# Textabschnitt
↓↓↓

Standards

Musik

Musik als kreatives Produkt kennt weder Vorschriften, Regeln noch Standards. Jeder darf den Sound nach seinen Wünschen formen und wenn dazu ein besonders lautes Endprodukt gehört, soll es so sein.

Laute Master werden jedoch selten aus künstlerischen Aspekten erstellt. Warum sollten wir ein liebevoll aufgenommenes und gemischtes Produkt am Ende mit dem Limiter gegen die Wand fahren? Viel mehr sind Unwissenheit (Täuschung der Ohren) und Konkurrenzdruck der ausschlaggebende Faktor.

Im gewissen Sinn gibt es nämlich doch Standards. Standards, die uns Plattenfirmen seit Jahrzehnten durch ihre Produktionen vorgeben und dank der technischen Möglichkeiten gehört dazu auch eine enorme Lautheitssteigerung. Viele Hörer sind bereits konditioniert und empfinden zu dynamische Abweichungen als unangenehm und ungewohnt. Im professionellen Umfeld würde man einen solchen Sound als „nicht amtlich“ oder „nicht kommerziell genug“ bezeichnen.

Verlassen wir den Pop-Rock Bereich Richtung Jazz oder Klassik, geht es auch anders. Wer bei Beethovens Fünfter Symphonie den Maximizer zückt, wird vom Dirigenten persönlich mit dem Taktstock erschlagen. Ein anderes Extrem, wobei auch hier der Limiter ab und an seinen Siegeszug feiert.

↑↑↑

# Bereitgestellte Datensätze

↓↓↓

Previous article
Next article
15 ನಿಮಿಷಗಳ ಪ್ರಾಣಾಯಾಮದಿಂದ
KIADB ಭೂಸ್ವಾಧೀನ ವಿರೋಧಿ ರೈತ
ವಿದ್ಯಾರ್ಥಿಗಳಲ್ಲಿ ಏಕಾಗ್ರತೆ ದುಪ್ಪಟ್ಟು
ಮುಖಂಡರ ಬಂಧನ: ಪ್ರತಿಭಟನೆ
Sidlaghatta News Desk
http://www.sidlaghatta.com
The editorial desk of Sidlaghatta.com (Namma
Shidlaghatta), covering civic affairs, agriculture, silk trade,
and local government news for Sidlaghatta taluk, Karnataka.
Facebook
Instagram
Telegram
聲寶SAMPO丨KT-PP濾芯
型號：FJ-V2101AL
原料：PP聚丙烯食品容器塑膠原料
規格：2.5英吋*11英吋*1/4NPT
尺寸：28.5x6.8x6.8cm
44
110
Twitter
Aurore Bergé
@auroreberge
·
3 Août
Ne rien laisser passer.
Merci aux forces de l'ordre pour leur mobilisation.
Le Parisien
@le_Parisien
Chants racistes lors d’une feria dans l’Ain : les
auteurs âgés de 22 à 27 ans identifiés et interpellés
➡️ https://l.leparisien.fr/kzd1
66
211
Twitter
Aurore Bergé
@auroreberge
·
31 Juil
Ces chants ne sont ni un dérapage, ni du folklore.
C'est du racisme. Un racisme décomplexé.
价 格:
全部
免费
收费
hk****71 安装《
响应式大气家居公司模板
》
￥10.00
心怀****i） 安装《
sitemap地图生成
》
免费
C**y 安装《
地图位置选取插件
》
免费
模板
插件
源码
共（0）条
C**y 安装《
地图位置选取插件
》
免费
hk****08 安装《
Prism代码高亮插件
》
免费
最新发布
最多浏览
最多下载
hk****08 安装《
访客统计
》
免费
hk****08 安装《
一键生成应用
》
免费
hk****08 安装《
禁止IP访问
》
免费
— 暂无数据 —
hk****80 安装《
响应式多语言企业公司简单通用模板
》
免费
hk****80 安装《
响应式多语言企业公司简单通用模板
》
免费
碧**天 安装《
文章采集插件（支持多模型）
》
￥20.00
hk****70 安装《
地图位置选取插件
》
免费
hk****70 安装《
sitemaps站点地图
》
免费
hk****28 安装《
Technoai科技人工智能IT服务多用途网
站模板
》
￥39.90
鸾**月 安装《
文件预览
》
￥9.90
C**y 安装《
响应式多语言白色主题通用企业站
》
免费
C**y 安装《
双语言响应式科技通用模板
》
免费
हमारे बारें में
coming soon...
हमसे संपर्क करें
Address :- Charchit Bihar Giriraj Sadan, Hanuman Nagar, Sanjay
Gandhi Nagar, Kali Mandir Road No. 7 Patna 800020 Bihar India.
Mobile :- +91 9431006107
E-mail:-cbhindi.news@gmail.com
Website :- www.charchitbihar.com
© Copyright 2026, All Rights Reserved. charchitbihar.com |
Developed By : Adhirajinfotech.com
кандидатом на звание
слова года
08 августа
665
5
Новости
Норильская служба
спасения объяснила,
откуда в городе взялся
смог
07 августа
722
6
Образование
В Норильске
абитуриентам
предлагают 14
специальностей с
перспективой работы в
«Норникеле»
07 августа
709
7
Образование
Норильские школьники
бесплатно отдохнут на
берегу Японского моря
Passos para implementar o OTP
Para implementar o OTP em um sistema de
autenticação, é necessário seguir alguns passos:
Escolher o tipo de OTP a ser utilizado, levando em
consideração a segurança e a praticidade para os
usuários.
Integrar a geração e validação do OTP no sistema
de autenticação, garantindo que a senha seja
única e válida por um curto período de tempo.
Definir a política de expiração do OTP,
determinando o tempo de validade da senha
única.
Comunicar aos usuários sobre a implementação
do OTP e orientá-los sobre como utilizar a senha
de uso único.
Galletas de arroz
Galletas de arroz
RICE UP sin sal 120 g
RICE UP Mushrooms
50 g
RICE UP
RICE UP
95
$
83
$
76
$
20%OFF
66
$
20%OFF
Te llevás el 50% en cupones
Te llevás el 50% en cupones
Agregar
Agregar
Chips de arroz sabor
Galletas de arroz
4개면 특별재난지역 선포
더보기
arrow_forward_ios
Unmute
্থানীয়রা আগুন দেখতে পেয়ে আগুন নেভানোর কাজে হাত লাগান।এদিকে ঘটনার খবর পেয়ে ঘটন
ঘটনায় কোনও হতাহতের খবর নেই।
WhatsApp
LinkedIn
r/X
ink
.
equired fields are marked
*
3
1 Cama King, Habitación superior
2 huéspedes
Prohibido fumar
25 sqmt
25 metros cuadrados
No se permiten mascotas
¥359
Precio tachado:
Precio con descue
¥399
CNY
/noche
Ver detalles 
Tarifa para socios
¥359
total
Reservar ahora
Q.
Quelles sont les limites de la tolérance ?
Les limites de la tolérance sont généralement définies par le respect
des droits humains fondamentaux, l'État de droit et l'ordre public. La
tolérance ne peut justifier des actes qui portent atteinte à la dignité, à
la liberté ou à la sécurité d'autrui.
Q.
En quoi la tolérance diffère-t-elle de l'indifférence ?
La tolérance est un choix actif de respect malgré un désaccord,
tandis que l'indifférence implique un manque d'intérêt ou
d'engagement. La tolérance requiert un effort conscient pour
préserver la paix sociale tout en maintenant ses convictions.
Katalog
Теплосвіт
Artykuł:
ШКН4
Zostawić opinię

↑↑↑

# Aufgaben
A. Nennen Sie alle Dinge, die Musik als kreatives Produkt laut dem Text über Lautheit beim Mastering nicht kennt.
B. Geben Sie aus dem Text über Lautheit beim Mastering den Abschnitt von „Musik als kreatives“ bis „es so sein.“ wieder und ersetzen Sie dabei „Sound“ durch „Klang“.
C. Setzen Sie den Text über Lautheit beim Mastering nach seinem letzten Satz fort.

# Lösungen
A. Vorschriften, Regeln, Standards

B.
Musik als kreatives Produkt kennt weder Vorschriften, Regeln noch Standards. Jeder darf den Klang nach seinen Wünschen formen und wenn dazu ein besonders lautes Endprodukt gehört, soll es so sein.

C.
Moderne Jazz Musiker wie Alex Bugnon schaffen hingegen einen gesunden Mittelweg. Seine Lieder sind voller Restdynamik und besitzen dennoch einen modernen, offenen Sound mit viel Druck und Brillanz. Diese Art zu Mastern und Mischen lässt sich auch in den Pop-Rock Bereich übernehmen, wenn man nur will.

Verschieden Produktionen von Alex Bugnon. Selbst die Kommerziellste (unten links) ist noch sehr Dynamisch.
Verschiedene Produktionen von Alex Bugnon. Selbst die kommerziellste (unten links) ist noch sehr dynamisch.

TV und Werbung

Was die Musikindustrie erfolgreich verdrängt, ist seit 2013 Realität im Fernsehen: dank R 128 wird der Sendeton nicht mehr nach technischen Spitzenpegel sondern Lautheit ausgesteuert. Panische Hechtsprünge zur Fernbedienung in den Werbepausen gehören damit der Vergangenheit an, kein noch so hoch komprimierter Inhalt ist im Schnitt lauter als der eigentliche Fernsehfilm.

Diese Umstellung nimmt den Loudness War den Wind aus den Segeln. Um auf die erforderlichen -23 LU zu gelangen, muss selbst Sprache nur wenig komprimiert werden, eine ordentliche Musikmischung ist ohne weitere Summenbearbeitung laut genug. Wer ins alte Schema zurückfällt und die Limiterkeule schwingt, wird automatisch im Pegel abgesenkt. Anstelle subjektiver Klangverbesserungen glänzt das Material nun mit hörbar negativen Artefakten.

Filmton

Kino und schlechter Ton? Zum Glück eher eine Seltenheiten. Dank genormter Bauweise, zertifizierten Lautsprechersystemen und immer gleiche Produktionsstandards, sorgt die Branche selbst für ein konstant hohes Qualitätsniveau.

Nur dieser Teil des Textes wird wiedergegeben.